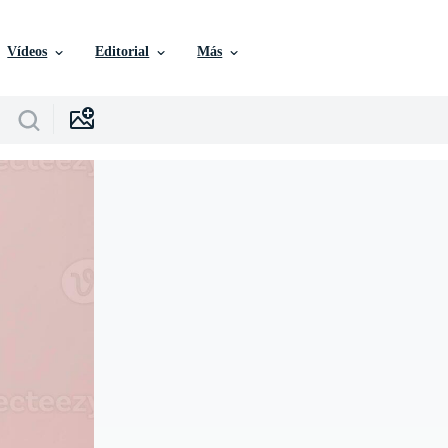
Vídeos
Editorial
Más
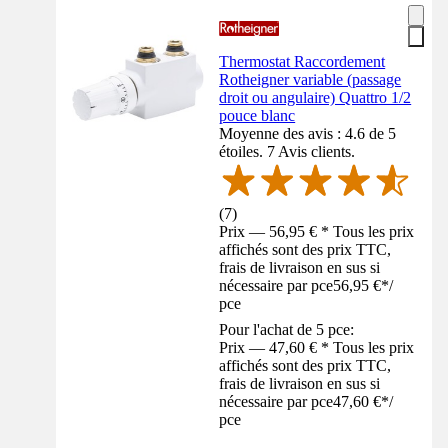
Thermostat Raccordement
Rotheigner variable (passage
droit ou angulaire) Quattro 1/2
pouce blanc
Moyenne des avis : 4.6 de 5
étoiles. 7 Avis clients.
(
7
)
Prix — 56,95 € * Tous les prix
affichés sont des prix TTC,
frais de livraison en sus si
nécessaire par pce
56,95 €
*
/
pce
Pour l'achat de 5 pce:
Prix — 47,60 € * Tous les prix
affichés sont des prix TTC,
frais de livraison en sus si
nécessaire par pce
47,60 €
*
/
pce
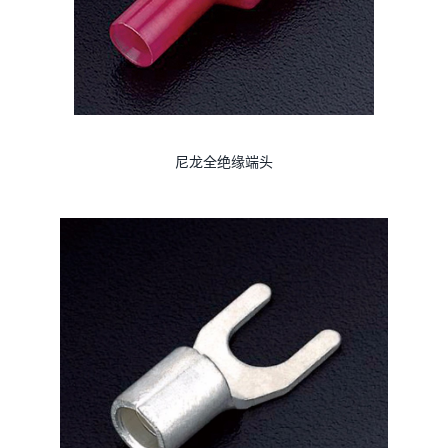
尼龙全绝缘端头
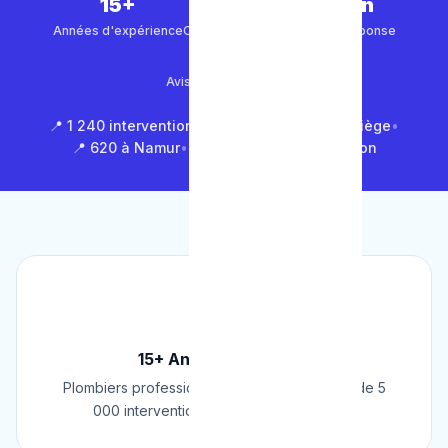
15+
5 000+
30 min
Années d'expérience
Clients satisfaits
Temps de réponse
4.9/5
Avis Google (500+)
📍 1 240 interventions à Bruxelles
•
📍 850 à Liège
•
📍 620 à Namur
•
📍 1 430 en Brabant Wallon
🏆
15+ Ans d'Expérience
Plombiers professionnels depuis 2009. Plus de 5
000 interventions réussies en Belgique.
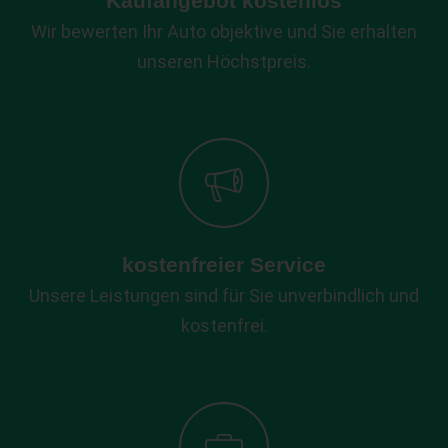
Kaufangebot kostenlos
Wir bewerten Ihr Auto objektive und Sie erhalten
unseren Höchstpreis.
kostenfreier Service
Unsere Leistungen sind für Sie unverbindlich und
kostenfrei.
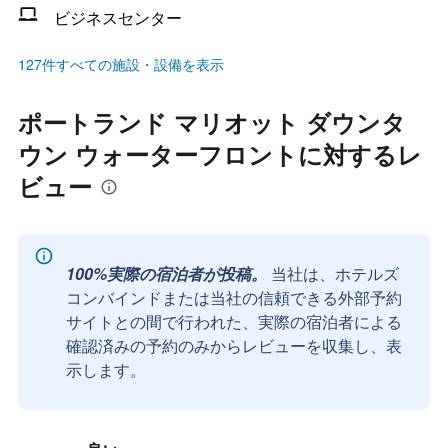
ビジネスセンター
127件すべての施設・設備を表示
ポートランド マリオット ダウンタ
ウン ウォーターフロントに対するレ
ビュー
100%実際の宿泊者が投稿。
当社は、ホテルズ
コンバインドまたは当社の信頼できる外部予約
サイトとの間で行われた、実際の宿泊者による
確認済みの予約のみからレビューを収集し、表
示します。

────────────────

◆ **What this task involves**: How many lines in the records above contain the word "interventions"? Reply with the number alone.

◆ **Result of the task**: 2